Dataset items
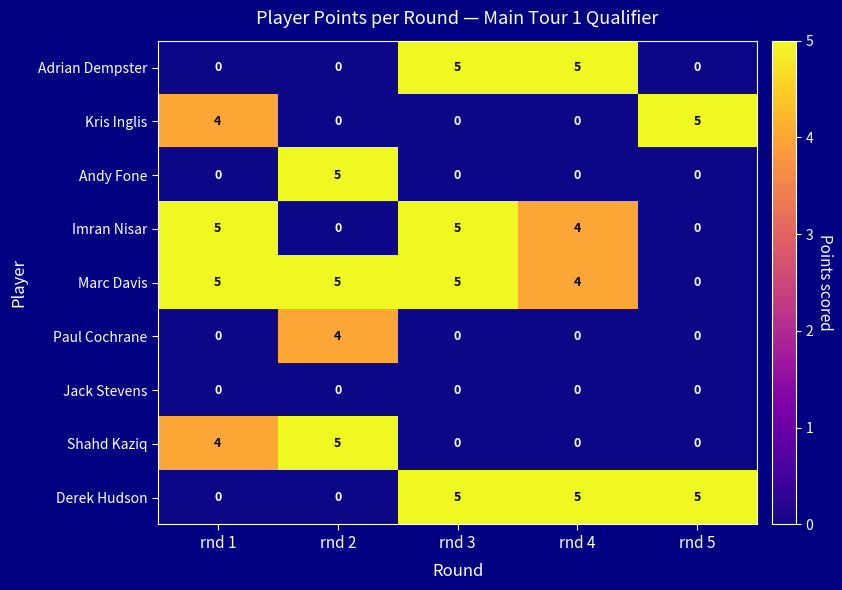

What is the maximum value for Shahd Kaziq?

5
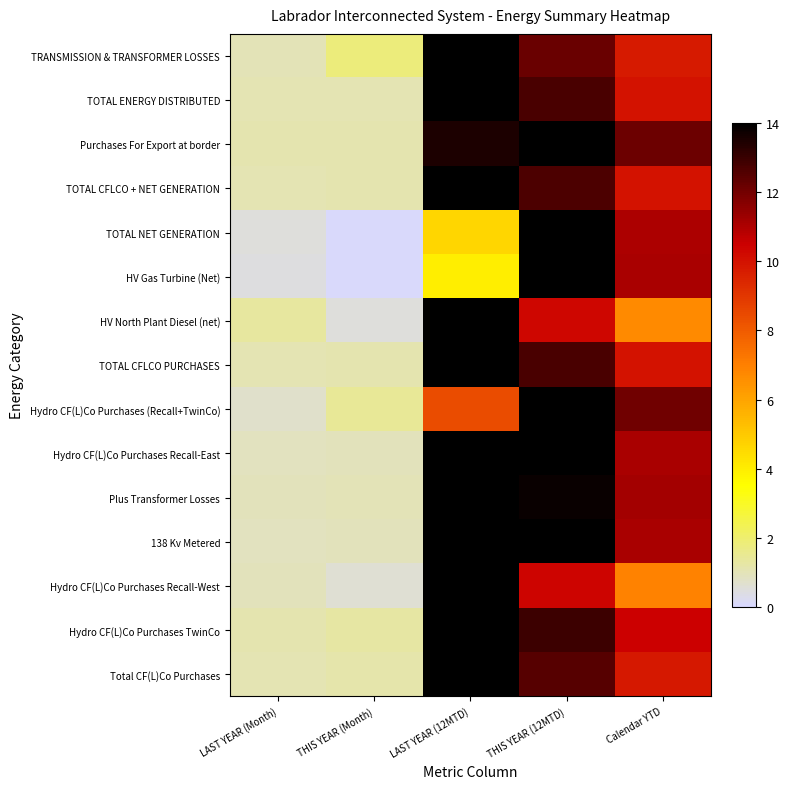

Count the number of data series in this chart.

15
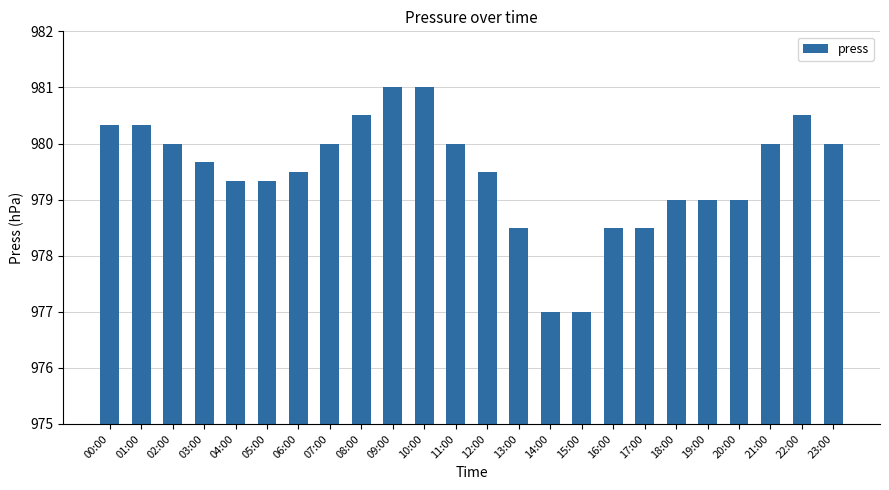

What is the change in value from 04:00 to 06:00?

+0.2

Exercise goal
Tally the lines in the data above that contain the word "What". Reply with the number alone.

Solution for this task
2